**Page images and extracted text**

::::

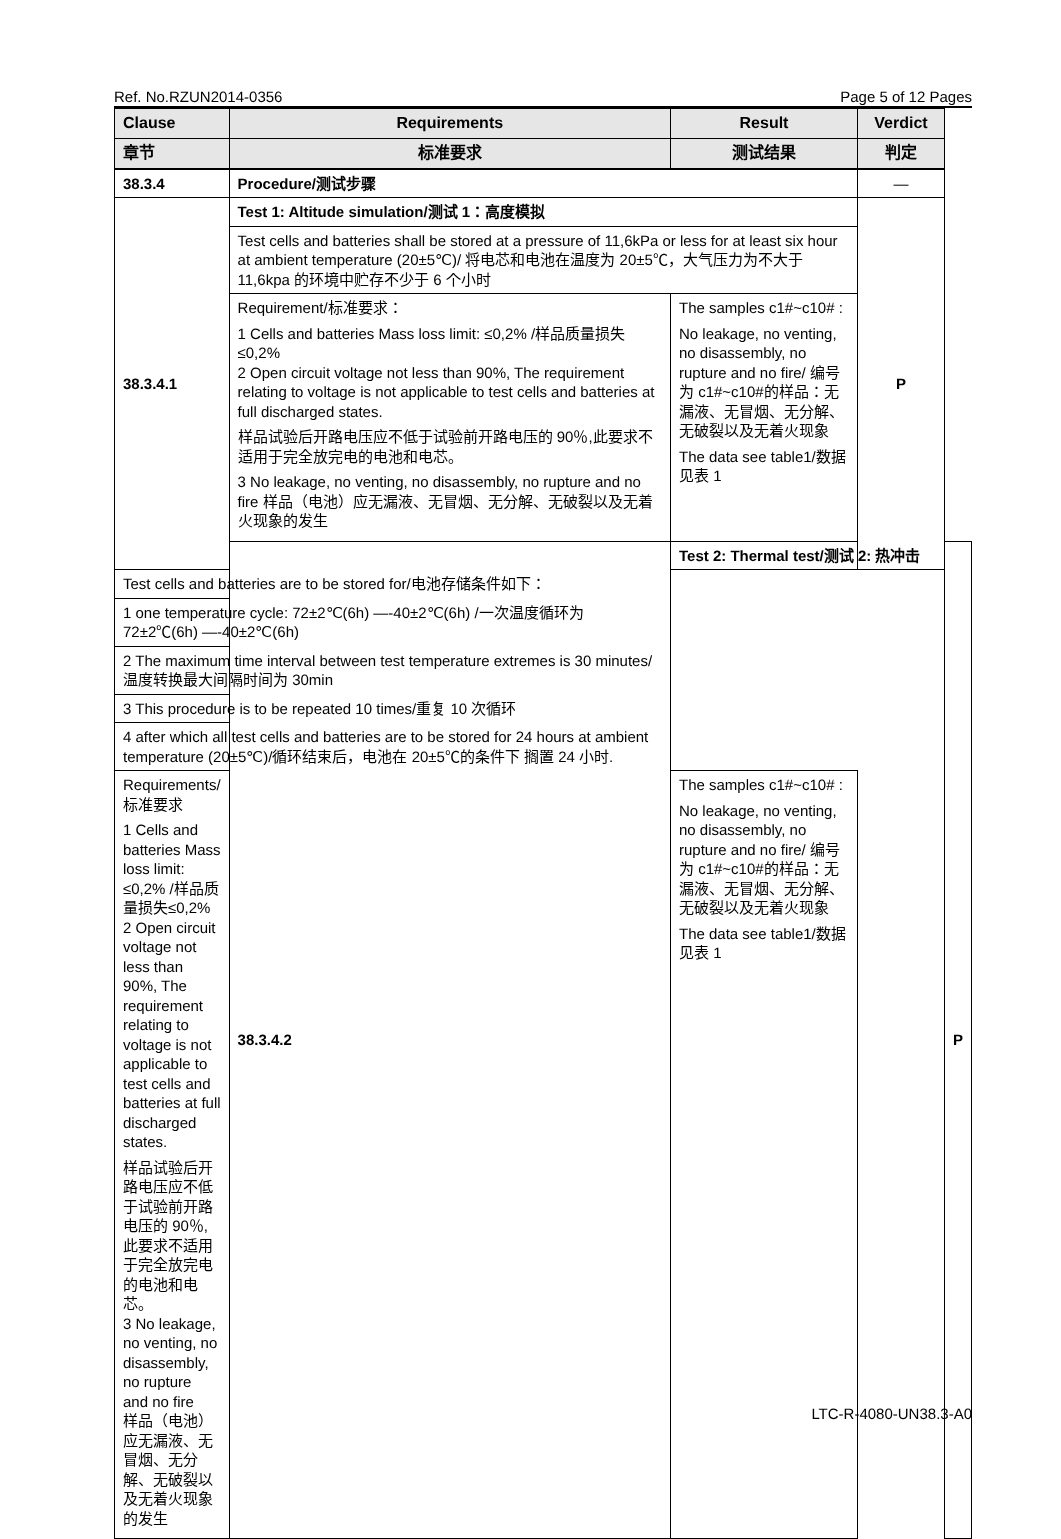Ref. No.RZUN2014-0356 Page 5 of 12 Pages
| Clause | Requirements | Result | Verdict | |
| --- | --- | --- | --- | --- |
| 章节 | 标准要求 | 测试结果 | 判定 | |
| 38.3.4 | Procedure/测试步骤 | | — | |
| 38.3.4.1 | Test 1: Altitude simulation/测试 1：高度模拟 | | P | |
| | Test cells and batteries shall be stored at a pressure of 11,6kPa or less for at least six hour at ambient temperature (20±5℃)/ 将电芯和电池在温度为 20±5℃，大气压力为不大于 11,6kpa 的环境中贮存不少于 6 个小时 | | | |
| | Requirement/标准要求： 1 Cells and batteries Mass loss limit: ≤0,2% /样品质量损失≤0,2% 2 Open circuit voltage not less than 90%, The requirement relating to voltage is not applicable to test cells and batteries at full discharged states. 样品试验后开路电压应不低于试验前开路电压的 90％,此要求不适用于完全放完电的电池和电芯。 3 No leakage, no venting, no disassembly, no rupture and no fire 样品（电池）应无漏液、无冒烟、无分解、无破裂以及无着火现象的发生 | The samples c1#~c10# : No leakage, no venting, no disassembly, no rupture and no fire/ 编号为 c1#~c10#的样品：无漏液、无冒烟、无分解、无破裂以及无着火现象 The data see table1/数据见表 1 | | |
| | 38.3.4.2 | Test 2: Thermal test/测试 2: 热冲击 | | P |
| Test cells and batteries are to be stored for/电池存储条件如下： | | | | |
| 1 one temperature cycle: 72±2℃(6h) —-40±2℃(6h) /一次温度循环为 72±2℃(6h) —-40±2℃(6h) | | | | |
| 2 The maximum time interval between test temperature extremes is 30 minutes/温度转换最大间隔时间为 30min | | | | |
| 3 This procedure is to be repeated 10 times/重复 10 次循环 | | | | |
| 4 after which all test cells and batteries are to be stored for 24 hours at ambient temperature (20±5℃)/循环结束后，电池在 20±5℃的条件下 搁置 24 小时. | | | | |
| Requirements/标准要求 1 Cells and batteries Mass loss limit: ≤0,2% /样品质量损失≤0,2% 2 Open circuit voltage not less than 90%, The requirement relating to voltage is not applicable to test cells and batteries at full discharged states. 样品试验后开路电压应不低于试验前开路电压的 90％,此要求不适用于完全放完电的电池和电芯。 3 No leakage, no venting, no disassembly, no rupture and no fire 样品（电池）应无漏液、无冒烟、无分解、无破裂以及无着火现象的发生 | | The samples c1#~c10# : No leakage, no venting, no disassembly, no rupture and no fire/ 编号为 c1#~c10#的样品：无漏液、无冒烟、无分解、无破裂以及无着火现象 The data see table1/数据见表 1 | | |
LTC-R-4080-UN38.3-A0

::::

**The problem**
Every line from the one containing "Requirements/标准要求 1 Cells" through the end of the entries above must be echoed exactly, with both ends kept.

**Exercise result**
| Requirements/标准要求 1 Cells and batteries Mass loss limit: ≤0,2% /样品质量损失≤0,2% 2 Open circuit voltage not less than 90%, The requirement relating to voltage is not applicable to test cells and batteries at full discharged states. 样品试验后开路电压应不低于试验前开路电压的 90％,此要求不适用于完全放完电的电池和电芯。 3 No leakage, no venting, no disassembly, no rupture and no fire 样品（电池）应无漏液、无冒烟、无分解、无破裂以及无着火现象的发生 | | The samples c1#~c10# : No leakage, no venting, no disassembly, no rupture and no fire/ 编号为 c1#~c10#的样品：无漏液、无冒烟、无分解、无破裂以及无着火现象 The data see table1/数据见表 1 | | |
LTC-R-4080-UN38.3-A0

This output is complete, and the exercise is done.